Top of Data to use

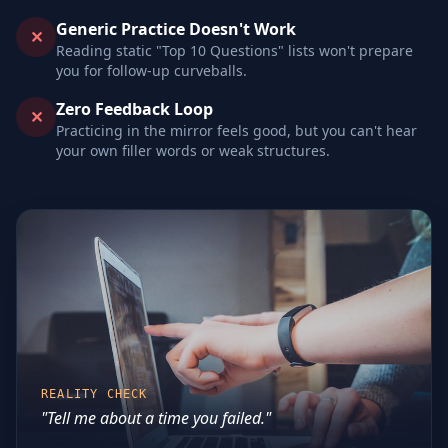
Generic Practice Doesn't Work
✕
Reading static "Top 10 Questions" lists won't prepare
you for follow-up curveballs.
Zero Feedback Loop
✕
Practicing in the mirror feels good, but you can't hear
your own filler words or weak structures.
REALITY CHECK
"Tell me about a time you failed."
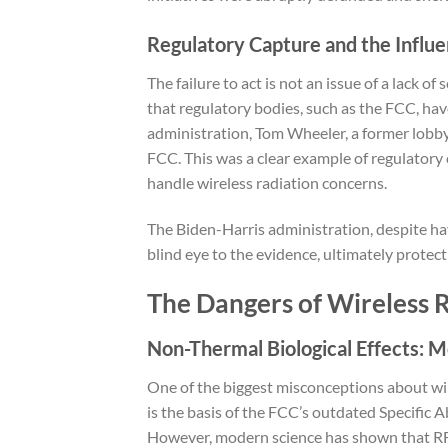
Regulatory Capture and the Influe
The failure to act is not an issue of a lack o
that regulatory bodies, such as the FCC, h
administration, Tom Wheeler, a former lobby
FCC. This was a clear example of regulatory
handle wireless radiation concerns.
The Biden-Harris administration, despite ha
blind eye to the evidence, ultimately protect
The Dangers of Wireless R
Non-Thermal Biological Effects: 
One of the biggest misconceptions about wirele
is the basis of the FCC’s outdated Specific A
However, modern science has shown that RF r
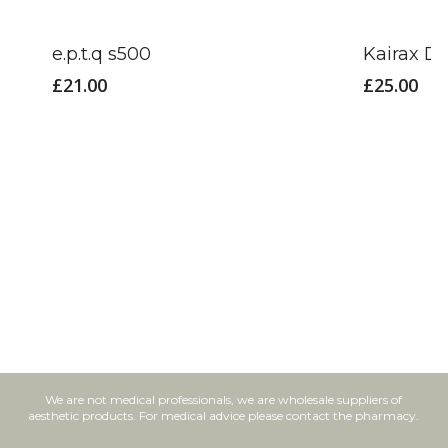
e.p.t.q s500
Kairax D
£
21.00
£
25.00
We are not medical professionals, we are wholesale suppliers of
aesthetic products. For medical advice please contact the pharmacy.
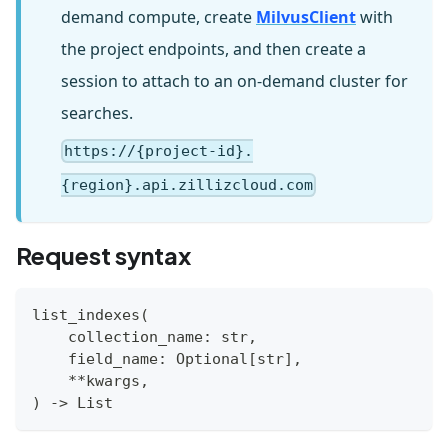
demand compute, create
MilvusClient
with
the project endpoints, and then create a
session to attach to an on-demand cluster for
searches.
https://{project-id}.
{region}.api.zillizcloud.com
Request syntax
list_indexes
(
    collection_name
:
str
,
    field_name
:
 Optional
[
str
]
,
**
kwargs
,
)
-
>
 List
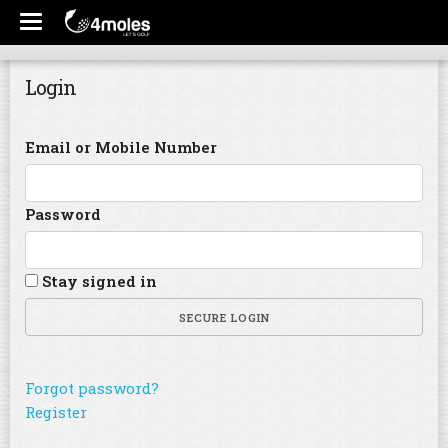
Login
Email or Mobile Number
Password
Stay signed in
SECURE LOGIN
Forgot password?
Register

Bottom of Data to use

Exercise directions — Which lines of the records above contain the word "administration"? Copy each of them.

Problem solution —
administration, Tom Wheeler, a former lobby
The Biden-Harris administration, despite ha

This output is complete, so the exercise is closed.